Thanks for sharing Jon. I'm sure many of us can relate!!

It's not the first time that success stories have slowly (other times mier quickly) faded away.

I know that I have had ups and downs with niacin, and in the end, it's been a matter of trying to better understand how it is working.

Sometimes I have to take more, sometimes less, and sometimes I know I can't because it won't work. But I still feel I am practically POIS free,
a constant balance between more and less and understanding what I am doing. (Or trying to)

I don't think that you have done any damage to yourself, it seems you are taking the vitamin complex only around the orgasm. The B vitamins
CAN be dangerous in high and constant doses. But not taken so infrequently.

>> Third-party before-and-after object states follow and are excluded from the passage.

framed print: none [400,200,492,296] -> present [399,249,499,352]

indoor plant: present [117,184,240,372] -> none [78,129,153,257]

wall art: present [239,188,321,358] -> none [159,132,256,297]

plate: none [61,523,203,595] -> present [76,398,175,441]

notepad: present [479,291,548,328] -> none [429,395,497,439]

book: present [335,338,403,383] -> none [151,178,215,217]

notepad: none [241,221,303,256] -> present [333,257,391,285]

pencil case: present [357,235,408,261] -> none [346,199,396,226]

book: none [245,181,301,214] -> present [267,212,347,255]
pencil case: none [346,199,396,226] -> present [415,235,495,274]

Also, I'm not sure that you have "developed a tolerance". It's probably more like the details of how and why it works staill aren't all that clear (at least to us lay-people)
and sometimes the duckies line up and sometimes they don't, and it's difficult to see these slimy duckies. Could be subtle weather changes or changes in
diet that you aren't really aware of or things like MSG or additives that exaggerate POIS, again not something that we are really aware of.

Fall is coming in the North (I'm in the south) I am always worse in winter! Weather systems do a Spanish Flaminco on my body, increase inflammation, a ton of stuff.

Speaking of inflammation!  The swelling in the groin (and with me, strong itching) is much worse with retrograde ejaculation. If I have weak orgasms or penetration is poor (during intercourse), I don't expel all of "the load" cleanly and I can be sure I will have more swelling and itching and POIS.

So there are just too many factors!! Hmm, good reason for research!

Anyways, thanks for your post. I'm sure it reflects in a lot of us!!

WITHOUT RESEARCH THERE WILL BE NO CURE!
Sessions 5 to 9 days, mostly Flu-like, joints, digestion problems, light cognitive.
Niacin has changed my lif though, now 1 day MAX.
Somewhere in this interaction with Niacin is the answer!